Genuflessi ai lati del Creatore compaiono le immagini ignude di un barbuto Adamo, con un’evidente foglia di fico a coprire la nudità, e di Eva, con la mano destra protesa a celare il pube. In queste rigide figure traspaiono modelli iconografici più arcaici, ancora fortemente debitori della tradizione scultorea romanica, che di fatto nel Ponente ligure percorsero l’intero Medioevo.
Sulla base aggettante sulla quale è sospesa la scena si sviluppa la scritta in caratteri capitali epigrafici ·Mandavi·mandata·mea·cvstodiri·, cioè “Ho ordinato che i miei comandamenti fossero osservati”, con riferimento al passo del Deuteronomio (7,11-15) nel quale si ricorda la necessità di osservare i comandamenti divini affidati a Mosè.
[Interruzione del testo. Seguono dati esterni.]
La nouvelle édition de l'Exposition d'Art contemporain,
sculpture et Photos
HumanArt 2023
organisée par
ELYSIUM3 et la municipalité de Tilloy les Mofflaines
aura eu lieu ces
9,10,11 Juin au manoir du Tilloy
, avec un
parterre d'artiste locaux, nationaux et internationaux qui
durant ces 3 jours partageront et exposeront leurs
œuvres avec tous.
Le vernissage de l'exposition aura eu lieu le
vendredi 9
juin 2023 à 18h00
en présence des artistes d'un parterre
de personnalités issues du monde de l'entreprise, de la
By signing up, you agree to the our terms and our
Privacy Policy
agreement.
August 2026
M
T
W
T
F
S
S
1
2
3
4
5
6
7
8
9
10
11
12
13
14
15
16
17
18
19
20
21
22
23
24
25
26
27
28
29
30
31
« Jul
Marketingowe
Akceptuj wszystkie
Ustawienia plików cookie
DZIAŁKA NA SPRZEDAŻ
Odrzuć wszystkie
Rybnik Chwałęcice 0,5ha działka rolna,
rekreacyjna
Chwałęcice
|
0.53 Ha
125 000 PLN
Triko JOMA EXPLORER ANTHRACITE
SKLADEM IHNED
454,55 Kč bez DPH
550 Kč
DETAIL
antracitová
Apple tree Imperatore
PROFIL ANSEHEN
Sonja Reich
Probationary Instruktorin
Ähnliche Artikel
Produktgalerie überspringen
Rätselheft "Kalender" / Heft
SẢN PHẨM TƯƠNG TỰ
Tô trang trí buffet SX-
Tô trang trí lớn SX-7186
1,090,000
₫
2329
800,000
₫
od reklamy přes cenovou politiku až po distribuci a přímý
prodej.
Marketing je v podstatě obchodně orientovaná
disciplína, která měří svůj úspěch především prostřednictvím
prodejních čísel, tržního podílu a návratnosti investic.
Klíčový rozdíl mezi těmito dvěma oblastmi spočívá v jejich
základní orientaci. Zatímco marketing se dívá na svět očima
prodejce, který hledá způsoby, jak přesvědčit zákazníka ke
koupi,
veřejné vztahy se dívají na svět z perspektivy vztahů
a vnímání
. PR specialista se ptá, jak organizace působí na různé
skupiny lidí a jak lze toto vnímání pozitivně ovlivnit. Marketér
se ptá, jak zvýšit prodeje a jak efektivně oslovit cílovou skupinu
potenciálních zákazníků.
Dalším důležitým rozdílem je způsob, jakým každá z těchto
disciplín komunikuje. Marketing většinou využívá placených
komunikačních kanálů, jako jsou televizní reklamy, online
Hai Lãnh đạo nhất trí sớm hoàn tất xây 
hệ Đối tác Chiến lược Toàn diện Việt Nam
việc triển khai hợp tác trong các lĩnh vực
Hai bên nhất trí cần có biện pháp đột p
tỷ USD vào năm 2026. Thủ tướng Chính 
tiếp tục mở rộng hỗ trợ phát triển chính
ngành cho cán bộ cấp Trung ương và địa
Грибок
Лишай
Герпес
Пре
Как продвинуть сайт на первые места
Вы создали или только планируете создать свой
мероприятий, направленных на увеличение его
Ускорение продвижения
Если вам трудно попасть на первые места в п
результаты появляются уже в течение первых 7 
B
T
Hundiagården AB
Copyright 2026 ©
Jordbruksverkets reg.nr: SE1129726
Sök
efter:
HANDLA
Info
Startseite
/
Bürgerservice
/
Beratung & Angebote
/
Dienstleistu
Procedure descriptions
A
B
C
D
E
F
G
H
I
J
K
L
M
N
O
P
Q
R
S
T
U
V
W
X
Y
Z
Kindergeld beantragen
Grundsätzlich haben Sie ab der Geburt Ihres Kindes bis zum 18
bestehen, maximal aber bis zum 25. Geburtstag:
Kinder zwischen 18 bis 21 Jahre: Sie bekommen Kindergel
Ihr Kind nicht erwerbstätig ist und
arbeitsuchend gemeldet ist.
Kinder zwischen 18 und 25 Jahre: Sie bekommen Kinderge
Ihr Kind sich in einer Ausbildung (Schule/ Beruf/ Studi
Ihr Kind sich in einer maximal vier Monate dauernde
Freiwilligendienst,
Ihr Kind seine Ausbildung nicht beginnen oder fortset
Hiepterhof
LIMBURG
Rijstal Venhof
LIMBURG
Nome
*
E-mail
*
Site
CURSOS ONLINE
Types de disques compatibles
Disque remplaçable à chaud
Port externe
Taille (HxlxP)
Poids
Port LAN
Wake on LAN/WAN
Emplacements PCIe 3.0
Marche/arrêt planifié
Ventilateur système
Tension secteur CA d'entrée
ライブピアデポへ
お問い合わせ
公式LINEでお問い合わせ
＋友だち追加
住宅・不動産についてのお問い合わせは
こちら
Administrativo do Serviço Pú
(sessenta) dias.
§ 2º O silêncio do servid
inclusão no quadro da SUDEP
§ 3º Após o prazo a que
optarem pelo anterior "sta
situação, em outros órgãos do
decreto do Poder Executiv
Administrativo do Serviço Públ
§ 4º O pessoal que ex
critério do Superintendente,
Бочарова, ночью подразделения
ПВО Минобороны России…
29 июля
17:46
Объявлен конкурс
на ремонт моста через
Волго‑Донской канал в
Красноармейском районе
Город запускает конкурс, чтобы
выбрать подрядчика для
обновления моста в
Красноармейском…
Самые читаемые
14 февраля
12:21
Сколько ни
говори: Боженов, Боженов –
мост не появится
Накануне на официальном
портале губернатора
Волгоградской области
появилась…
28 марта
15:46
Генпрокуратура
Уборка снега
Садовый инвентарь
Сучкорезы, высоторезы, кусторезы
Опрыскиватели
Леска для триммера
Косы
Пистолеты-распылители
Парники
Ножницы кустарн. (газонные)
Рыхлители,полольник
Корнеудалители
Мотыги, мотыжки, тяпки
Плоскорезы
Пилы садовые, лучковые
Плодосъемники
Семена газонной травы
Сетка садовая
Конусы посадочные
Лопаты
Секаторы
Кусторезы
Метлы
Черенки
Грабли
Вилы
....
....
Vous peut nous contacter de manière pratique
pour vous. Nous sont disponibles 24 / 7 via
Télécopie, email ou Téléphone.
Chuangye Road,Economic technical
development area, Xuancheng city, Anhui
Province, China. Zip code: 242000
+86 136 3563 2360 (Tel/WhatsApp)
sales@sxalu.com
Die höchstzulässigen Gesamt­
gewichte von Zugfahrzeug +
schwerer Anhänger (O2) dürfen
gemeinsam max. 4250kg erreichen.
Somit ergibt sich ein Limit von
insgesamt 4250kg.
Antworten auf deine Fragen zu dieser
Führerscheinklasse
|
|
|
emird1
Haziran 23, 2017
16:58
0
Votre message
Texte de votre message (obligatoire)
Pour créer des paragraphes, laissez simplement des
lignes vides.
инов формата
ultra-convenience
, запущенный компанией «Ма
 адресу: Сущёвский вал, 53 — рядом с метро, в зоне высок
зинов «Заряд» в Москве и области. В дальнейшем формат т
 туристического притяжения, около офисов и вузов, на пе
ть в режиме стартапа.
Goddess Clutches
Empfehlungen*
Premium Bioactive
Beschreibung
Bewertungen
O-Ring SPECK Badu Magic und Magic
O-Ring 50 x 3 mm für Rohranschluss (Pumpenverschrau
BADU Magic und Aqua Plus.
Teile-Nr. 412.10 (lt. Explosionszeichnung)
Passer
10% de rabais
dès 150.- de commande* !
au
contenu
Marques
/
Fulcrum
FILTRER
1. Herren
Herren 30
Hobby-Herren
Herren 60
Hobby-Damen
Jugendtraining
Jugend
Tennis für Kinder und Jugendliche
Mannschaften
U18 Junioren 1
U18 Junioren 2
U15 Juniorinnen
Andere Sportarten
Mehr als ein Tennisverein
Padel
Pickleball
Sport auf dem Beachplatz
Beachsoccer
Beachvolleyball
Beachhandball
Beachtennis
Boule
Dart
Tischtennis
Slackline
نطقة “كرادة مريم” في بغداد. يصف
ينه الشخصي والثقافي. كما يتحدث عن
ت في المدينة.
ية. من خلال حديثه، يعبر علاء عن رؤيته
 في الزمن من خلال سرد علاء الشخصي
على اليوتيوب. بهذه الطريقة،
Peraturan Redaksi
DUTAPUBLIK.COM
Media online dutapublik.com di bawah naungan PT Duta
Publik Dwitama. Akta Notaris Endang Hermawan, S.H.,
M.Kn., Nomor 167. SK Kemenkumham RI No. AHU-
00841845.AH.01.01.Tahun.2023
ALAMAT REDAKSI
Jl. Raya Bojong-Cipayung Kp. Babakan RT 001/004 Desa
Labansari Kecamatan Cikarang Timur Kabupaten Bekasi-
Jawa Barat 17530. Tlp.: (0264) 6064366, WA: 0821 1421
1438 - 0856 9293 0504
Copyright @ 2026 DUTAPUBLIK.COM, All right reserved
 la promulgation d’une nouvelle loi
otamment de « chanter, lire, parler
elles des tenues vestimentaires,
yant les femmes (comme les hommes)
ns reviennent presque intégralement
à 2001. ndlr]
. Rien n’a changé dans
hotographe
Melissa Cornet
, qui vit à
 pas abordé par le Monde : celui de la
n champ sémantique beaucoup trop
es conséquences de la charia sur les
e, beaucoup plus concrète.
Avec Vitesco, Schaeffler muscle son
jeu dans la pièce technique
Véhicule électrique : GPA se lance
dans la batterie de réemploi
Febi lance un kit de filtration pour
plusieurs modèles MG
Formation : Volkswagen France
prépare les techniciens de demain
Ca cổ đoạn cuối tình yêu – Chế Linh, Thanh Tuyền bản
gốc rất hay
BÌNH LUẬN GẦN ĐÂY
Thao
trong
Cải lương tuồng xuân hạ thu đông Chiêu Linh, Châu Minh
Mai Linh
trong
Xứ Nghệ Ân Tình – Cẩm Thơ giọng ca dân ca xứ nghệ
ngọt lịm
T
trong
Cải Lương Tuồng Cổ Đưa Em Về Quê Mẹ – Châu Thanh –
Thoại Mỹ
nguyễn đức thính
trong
Nella loro postura sottomessa, genuflessi e contriti ai lati del Creatore che sorregge il rotolo delle leggi, così come nel riferimento biblico, è implicito il richiamo all’obbligo di accogliere e mantenersi fedeli al potere marchionale che, dopo la riconquista del feudo nel dicembre 1450 e la ricostruzione di Castel Gavone, Giovanni I stava riaffermando – anche attraverso la committenza artistica – celando sotto la “foglia di fico” di Adamo un chiaro messaggio politico di affermazione personale e familiare.